Not only do the games go late into the night, making people sluggish the next day: it’s happening in the middle of the week too. The Monday blues are to be expected, but wiped out employees on a Wednesday morning is another beast entirely. Even worse, the games don’t just happen at night. During the peak of the tournament in the first couple rounds, the NCAA is trying to pack as many as 16 games into a single day. As such, the games are taking place from around noon EDT, luring sports fanatic employees into watching March Madness while they’re on the clock.

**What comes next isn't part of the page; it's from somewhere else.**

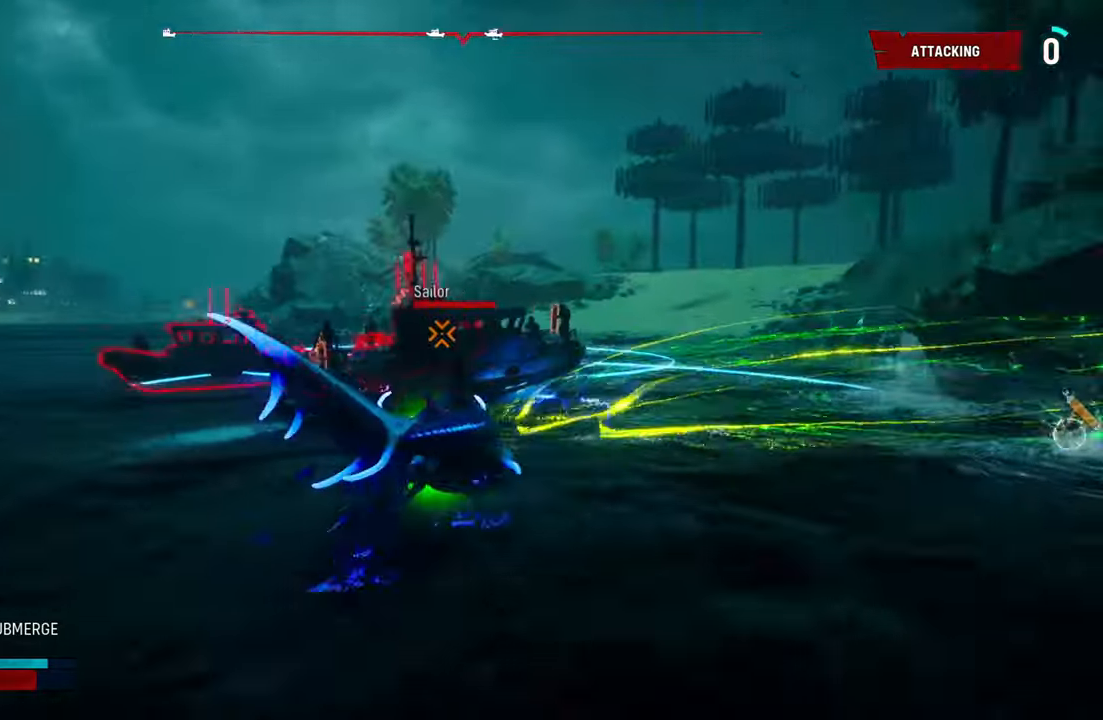
{"buttons": ["L2"], "left_stick": "up", "right_stick": "right", "events": [[100, "L2", "down"]]}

Just how costly will the dip in productivity be? Outplacement and career transitioning firm Challenger, Gray and Christmas, Inc. estimated that employers will lose $17.3 billion US Dollars based on productivity output as a result of the tournament. Not all big businesses are going to fall victim to the sporting madness, however. While the NCAA tournament cost employers billions, Caesars Sportsbook Massachusetts hopes to take advantage with the launch of online sports betting in the Commonwealth that kicked off last Friday, just in time for the start of the tournament.
A Blessing… and a Curse
The pageantry that comes with March Madness makes it a great opportunity for the wary employer. Bracket competitions, whether for money with a business-wide pool, or just for bragging rights and the satisfaction of winning, are a great way to help invigorate an office and get people talking. There’s no feeling like winning, and the personal stakes aren’t quite as high when you aren’t actually the one competing: friendly banter about a bracket mishap doesn’t hit as close to home.
Medical trade magazine Becker’s Hospital Review cited a 2018 QuickBooks survey which said that 48% of workers fine tune their brackets while at work: another survey said that the average amount of time spent per workday on March Madness-related activities amounts to 25.5 minutes. Multiply that by the average hourly wage (and the number of workdays interspersed across the tournament) and you get those lofty figures that employers are set to lose out on.
Of course, office related bracket challenges are endorsed by employers within reason. The surveys (and therefore, the estimated losses) may be an undershoot because they didn’t account for other actions like watching or listening to the games while on the clock.
The article in Becker’s Hospital Review went on to point out that as the world economy continues to recover from the COVID-19 pandemic (and workers and businesses alike deal with layoffs and general uncertainty because of it), office bracket pools are an excellent way to boost morale. Many bracket challenges that contain a monetary prize come from entry fees pooled by the competitors: employers providing the prizes themselves or offering other game day specials like watch parties takes the pressure off the employees, making it more inviting for those who don’t like sports to participate.
While floating the cost of winning prizes might mean a slight budget hit, it could pay off in spades with a revitalized and motivated workforce.